Feel bad, feel good, keep scrolling.
No doubt they were smart and hard-working, like many other girls around the world, and also no doubt they deserved basic rights even if they were just ordinary kids.
And no, saving them—just about 20 girls—will not magically solve Afghanistan’s problems, which do not lend themselves to easy or wishful thinking.
As I wrote in my last post, I did not think military intervention in Iraq or Afghanistan was a good idea.
I don’t mean why didn’t we stay longer. I was deeply opposed to our occupation of Iraq and also Afghanistan, not because I’ve any delusions about what’s going on there anyway, but because it’s clear that any prolonged US military presence would make things worse in both places because that’s what military occupations by superior foreign powers do.
What I mean [is that] we didn’t do the minimally decent thing to help get a few of these people out of the country by putting them on planes for the preceding many months during which we could have done easily this—it would have been slightly politically inconvenient because nobody wants them is the honest truth.
I know the reality of global politics. It’s August and this could all easily be forgotten in US domestic politics in about a month as well (after a short news cycle around the 20th anniversary of the 9/11 tragedy).
As an immigrant myself, I’ll go first and concede that immigration is a difficult process, and those “refugees welcome” signs one sees in many liberal neighborhoods are not worth that much in reality.
Mass migration at scale is a very very fraught process, and even with a lot of resources and goodwill, it can be destabilizing and difficult for everyone touched by it, even if, at times, it is an option of last resort.
Still, there are things worse than a world of superficial and performative caring: it’s dropping even the pretense of it, even for that few, even after that much publicity before.
As I said, some things aren’t subtle.
The idea of a meritocratic version of migration always bothered me.
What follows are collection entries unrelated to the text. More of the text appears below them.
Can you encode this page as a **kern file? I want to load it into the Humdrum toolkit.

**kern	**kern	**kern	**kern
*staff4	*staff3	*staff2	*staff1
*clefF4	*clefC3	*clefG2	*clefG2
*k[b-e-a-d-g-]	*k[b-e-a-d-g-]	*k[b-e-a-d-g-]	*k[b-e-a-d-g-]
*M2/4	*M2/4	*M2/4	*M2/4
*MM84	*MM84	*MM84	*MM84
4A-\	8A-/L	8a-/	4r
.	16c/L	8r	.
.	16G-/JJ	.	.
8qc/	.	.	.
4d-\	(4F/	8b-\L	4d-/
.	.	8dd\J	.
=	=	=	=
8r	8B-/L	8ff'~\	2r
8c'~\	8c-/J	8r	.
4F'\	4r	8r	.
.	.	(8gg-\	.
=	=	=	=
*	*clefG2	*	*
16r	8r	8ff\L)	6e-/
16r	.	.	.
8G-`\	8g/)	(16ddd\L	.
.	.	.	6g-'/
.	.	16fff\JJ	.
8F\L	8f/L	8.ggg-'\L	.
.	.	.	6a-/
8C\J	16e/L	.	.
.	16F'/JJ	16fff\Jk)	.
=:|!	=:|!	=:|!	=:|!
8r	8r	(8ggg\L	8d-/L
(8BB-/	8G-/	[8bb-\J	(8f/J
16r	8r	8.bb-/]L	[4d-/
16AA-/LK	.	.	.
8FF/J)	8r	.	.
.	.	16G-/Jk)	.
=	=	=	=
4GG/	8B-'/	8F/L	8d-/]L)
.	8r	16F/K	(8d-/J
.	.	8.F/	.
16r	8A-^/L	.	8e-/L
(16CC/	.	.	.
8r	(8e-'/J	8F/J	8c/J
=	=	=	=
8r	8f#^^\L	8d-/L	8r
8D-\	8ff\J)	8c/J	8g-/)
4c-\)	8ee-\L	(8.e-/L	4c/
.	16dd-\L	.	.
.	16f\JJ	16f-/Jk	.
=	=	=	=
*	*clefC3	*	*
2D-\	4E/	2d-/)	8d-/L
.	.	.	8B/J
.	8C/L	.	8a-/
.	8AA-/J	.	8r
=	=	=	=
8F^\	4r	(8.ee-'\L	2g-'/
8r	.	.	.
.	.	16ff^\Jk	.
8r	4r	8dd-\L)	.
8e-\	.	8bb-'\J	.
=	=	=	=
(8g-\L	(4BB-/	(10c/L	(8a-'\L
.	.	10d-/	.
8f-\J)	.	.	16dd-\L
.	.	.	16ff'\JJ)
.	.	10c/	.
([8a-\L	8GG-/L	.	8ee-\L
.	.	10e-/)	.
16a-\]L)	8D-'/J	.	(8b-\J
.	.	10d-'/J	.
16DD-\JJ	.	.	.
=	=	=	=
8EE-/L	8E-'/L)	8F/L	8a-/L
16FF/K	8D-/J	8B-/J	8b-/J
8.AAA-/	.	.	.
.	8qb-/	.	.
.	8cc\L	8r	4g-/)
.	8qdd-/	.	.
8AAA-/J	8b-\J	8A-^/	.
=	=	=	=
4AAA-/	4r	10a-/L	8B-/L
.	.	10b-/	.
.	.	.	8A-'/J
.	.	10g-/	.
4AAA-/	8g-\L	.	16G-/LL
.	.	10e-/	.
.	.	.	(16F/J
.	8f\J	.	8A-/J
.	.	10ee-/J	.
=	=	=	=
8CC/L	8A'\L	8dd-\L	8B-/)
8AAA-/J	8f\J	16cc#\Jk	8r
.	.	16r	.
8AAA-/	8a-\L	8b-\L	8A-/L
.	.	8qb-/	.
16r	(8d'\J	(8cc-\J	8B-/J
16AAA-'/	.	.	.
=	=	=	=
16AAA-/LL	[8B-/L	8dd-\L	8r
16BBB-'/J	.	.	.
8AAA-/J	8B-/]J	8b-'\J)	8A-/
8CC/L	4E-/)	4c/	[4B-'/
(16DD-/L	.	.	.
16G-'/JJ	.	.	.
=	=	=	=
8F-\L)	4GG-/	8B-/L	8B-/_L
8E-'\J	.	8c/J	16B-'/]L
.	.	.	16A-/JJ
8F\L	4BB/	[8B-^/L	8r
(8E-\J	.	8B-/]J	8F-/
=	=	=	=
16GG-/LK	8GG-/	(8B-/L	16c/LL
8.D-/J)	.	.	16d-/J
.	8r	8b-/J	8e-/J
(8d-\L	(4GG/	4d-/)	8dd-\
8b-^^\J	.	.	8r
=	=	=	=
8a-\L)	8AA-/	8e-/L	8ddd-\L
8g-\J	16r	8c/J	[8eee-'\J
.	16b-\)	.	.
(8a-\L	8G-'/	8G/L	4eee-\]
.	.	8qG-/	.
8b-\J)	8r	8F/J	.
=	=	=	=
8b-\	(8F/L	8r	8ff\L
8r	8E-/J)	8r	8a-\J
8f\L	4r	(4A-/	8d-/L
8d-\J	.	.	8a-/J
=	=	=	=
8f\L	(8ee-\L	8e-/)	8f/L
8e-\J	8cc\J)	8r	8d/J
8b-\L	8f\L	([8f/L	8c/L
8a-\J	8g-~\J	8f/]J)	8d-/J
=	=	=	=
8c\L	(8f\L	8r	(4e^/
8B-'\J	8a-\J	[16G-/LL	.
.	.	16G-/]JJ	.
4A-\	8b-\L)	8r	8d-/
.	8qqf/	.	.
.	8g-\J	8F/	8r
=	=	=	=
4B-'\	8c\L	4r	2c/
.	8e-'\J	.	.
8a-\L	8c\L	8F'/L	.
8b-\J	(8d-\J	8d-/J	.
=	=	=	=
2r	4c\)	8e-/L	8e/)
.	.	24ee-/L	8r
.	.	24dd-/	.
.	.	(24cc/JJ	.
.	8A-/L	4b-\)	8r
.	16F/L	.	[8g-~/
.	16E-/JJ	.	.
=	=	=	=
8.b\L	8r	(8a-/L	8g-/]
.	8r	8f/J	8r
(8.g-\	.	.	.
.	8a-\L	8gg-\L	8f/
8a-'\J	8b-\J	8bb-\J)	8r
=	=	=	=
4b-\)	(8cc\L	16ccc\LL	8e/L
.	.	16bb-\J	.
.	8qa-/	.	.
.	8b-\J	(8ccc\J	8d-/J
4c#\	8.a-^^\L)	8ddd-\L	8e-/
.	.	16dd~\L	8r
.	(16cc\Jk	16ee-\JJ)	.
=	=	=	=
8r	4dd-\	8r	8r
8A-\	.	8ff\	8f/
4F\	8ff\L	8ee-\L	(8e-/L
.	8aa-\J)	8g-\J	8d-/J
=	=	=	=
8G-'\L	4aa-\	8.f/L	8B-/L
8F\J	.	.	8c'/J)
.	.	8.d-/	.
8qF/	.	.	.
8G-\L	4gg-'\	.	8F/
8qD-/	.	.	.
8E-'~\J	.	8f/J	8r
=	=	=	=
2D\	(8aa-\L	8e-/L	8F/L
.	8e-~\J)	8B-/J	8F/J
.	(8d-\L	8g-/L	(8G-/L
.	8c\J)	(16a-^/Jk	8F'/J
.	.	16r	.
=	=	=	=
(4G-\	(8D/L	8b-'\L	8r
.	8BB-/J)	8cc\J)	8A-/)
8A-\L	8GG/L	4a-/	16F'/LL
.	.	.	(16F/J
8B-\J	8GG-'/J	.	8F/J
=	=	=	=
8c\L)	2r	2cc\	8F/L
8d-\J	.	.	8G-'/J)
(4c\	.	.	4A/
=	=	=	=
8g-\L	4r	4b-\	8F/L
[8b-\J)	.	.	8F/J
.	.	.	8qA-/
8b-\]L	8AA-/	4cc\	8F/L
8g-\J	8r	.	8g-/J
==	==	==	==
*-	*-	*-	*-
Like when Trump called developing nations "shithole countries," a quick defense was "hey, a lot of app developers immigrated from these countries!"
As if the mean words are the issue, and not the cruel exclusionary policies that have us ranking people by how much they "deserve" to come to the US based on their ability to make other people money.
The Afghan Robotics team was a similar issue. Of course they deserve to be celebrated for their accomplishments, but holding them up as the "good ones" and focusing specifically on their fate so that we can feel better about ourselves always rubbed me the wrong way.
Then again, if the alternative is to just ignore *everyone* including them, I suppose tokenism is the lesser of two evils.
Thank you for writing this piece. One of my acquaintances worked with Afghani women. She is in tears. I am in tears. And I am angry. When I looked at the picture of all the Afghani people packed into the military jet that took off, I saw only a few women and children in the picture. Women are at most risk here. Why weren’t they the ones on this plane? Because caring about the plight of Afghani women and children has never really mattered to politicians. Power brokers ignored it before we invaded Afghanistan, used it to win propaganda points during the occupation, and ignore it again now that we have left. I have no doubt the plight of these women will be used as propaganda talking points by the West when it becomes convenient to do so.